Desa Karye Daniel, a doctoral student at UNM and a mental health counselor for African American Student Services, gave a presentation titled “A Phenomenological Study of the Invisibility Syndrome Among African American College Students.” This presentation covered the background of Daniel’s own study.
Christopher Collins, senior student program advisor at African American Student Services, helped organize the event.
“I just think that this was a great event, and we definitely want to raise cultural awareness here, on campus, and just have everyone’s experiences be that much better here at UNM,” he said.
Daniel opened her presentation by asking attendees to think about their emotions when they were accepted into college, during their college career and after graduation or right before graduation. She shared her own experiences as well.
She said, while many people may use similar language to describe their experience throughout college, incorporating race changes how people discuss university life.
Daniel’s presentation covered the idea of ethnic invisibility. She said this occurs when a person does not recognize another person as an individual, as a result of a lack of validation, microaggressions, racial slights and discrimination. Often a person dismissing another’s cultural background, a nuance of someone claiming that they “don’t see color.”
In academia, Daniel said, this can be seen through an attempt to treat students the same regardless of circumstance, pretending that there or no biases or assumptions on how a person presents, not recognizing that person as an individual.
She said a person cannot equate their own experiences to the experiences of others but should take each person’s experiences for what they are and validate those experiences.
“Students of color have different experiences from what we know of our white brothers and sisters,” Daniel said.
People of color have a “sixth sense,” a gut feeling that a person has about a situation or an “inner vigilance,” for racial slights people of color maintain throughout life, she said,.
After a brief discussion, Daniel presented on Critical Race Theory and its importance on college campuses.
“Race is in every single thing we do,” she said.
Daniel said people must acknowledge that experiences vary among individuals, and it is crucial not to perpetuate mainstream stereotypes.
She also covered stereotype threat, a phenomenon in which students begin to question who they are and why they are attending a university due to the microaggressions and stereotypes they experience. Daniel said this can eventually lead to racial battle fatigue.
With racial battle fatigue, students of color begin to feel anxious in a space, and it can happen with students in classes with professors who perpetuate stereotypes, dismiss cultural backgrounds or generally do not recognize a person as an individual, she said. This can lead to a person not feeling comfortable attending class due to the professor’s comments or attitude.
Daniel said the experiences of those who encounter Racial Battle Fatigue need to be validated and processed.
She said a person first must understand what is occurring in a given situation. Next, a person must reflect on the situation and the feelings that arise from it, particularly if it is on a college campus and there is a power dynamic present, such as cases that involve professors.

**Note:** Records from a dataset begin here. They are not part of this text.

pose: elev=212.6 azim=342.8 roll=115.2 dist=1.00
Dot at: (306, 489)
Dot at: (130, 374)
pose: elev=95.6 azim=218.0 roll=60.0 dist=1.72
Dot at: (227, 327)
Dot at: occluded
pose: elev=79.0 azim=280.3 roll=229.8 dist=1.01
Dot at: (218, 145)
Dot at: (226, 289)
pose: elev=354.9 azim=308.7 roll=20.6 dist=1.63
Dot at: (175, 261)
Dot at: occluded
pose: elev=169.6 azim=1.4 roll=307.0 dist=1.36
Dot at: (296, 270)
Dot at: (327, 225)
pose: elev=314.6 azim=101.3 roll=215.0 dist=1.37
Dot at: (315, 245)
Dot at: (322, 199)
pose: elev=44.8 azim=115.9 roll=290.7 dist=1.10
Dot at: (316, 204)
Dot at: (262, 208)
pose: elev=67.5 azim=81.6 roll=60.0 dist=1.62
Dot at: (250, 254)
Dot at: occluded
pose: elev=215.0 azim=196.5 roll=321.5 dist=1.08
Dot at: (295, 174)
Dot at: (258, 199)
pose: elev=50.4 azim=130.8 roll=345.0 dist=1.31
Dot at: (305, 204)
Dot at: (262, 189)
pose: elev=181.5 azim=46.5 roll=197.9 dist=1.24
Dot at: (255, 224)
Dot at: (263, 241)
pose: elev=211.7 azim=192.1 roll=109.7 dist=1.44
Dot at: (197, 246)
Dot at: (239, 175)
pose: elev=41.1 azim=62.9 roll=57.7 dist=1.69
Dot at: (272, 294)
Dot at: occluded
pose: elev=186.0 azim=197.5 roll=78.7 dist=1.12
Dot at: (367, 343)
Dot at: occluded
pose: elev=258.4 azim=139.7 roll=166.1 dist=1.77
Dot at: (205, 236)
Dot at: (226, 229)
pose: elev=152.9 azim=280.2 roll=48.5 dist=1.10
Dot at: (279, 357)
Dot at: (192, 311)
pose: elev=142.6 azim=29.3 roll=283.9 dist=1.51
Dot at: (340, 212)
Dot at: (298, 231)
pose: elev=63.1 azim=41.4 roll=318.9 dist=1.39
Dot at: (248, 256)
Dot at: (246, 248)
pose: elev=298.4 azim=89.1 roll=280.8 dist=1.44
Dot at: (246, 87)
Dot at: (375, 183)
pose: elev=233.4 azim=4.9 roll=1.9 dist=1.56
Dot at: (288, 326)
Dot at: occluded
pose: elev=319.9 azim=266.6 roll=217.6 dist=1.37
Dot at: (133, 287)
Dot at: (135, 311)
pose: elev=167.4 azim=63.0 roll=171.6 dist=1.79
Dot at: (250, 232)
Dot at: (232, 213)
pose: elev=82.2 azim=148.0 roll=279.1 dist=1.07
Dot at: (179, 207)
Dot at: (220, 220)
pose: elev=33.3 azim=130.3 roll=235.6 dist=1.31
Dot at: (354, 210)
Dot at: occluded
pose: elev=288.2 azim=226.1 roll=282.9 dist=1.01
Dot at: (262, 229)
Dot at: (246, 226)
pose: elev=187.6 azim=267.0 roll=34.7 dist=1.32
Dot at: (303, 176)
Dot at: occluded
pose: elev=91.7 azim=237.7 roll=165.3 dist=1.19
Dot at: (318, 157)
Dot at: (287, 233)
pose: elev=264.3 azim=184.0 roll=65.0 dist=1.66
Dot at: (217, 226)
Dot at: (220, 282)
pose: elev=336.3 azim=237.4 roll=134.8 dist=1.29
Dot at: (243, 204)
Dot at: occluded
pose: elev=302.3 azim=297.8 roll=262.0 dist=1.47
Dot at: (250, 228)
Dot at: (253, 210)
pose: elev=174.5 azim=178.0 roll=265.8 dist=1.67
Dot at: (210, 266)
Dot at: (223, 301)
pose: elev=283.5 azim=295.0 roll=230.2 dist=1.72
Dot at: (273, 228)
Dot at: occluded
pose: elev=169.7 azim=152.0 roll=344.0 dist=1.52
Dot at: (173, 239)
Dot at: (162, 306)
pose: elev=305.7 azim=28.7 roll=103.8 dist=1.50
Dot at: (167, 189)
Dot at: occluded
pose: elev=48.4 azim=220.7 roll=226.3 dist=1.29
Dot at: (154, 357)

Lastly, a person must determine the appropriate following action, and sometimes, Daniel commented, that can be telling the right people who can address the situation.
Daniel encouraged attendees to constantly confront their own biases and push back against the norm.
“It’s important not to label things as small or mediocre. You should be validated,” she said.
At the end of her presentation, Daniel informed attendees of various resources, including counseling at SHAC and the AGORA Crisis Center. She encouraged students to talk to counselors at SHAC, or share with friends and family to sort through whatever they are experiencing.
“What I really hope students got out of this event is that in their struggles here on campus, especially racially and socially, they’re not alone,” Collins said.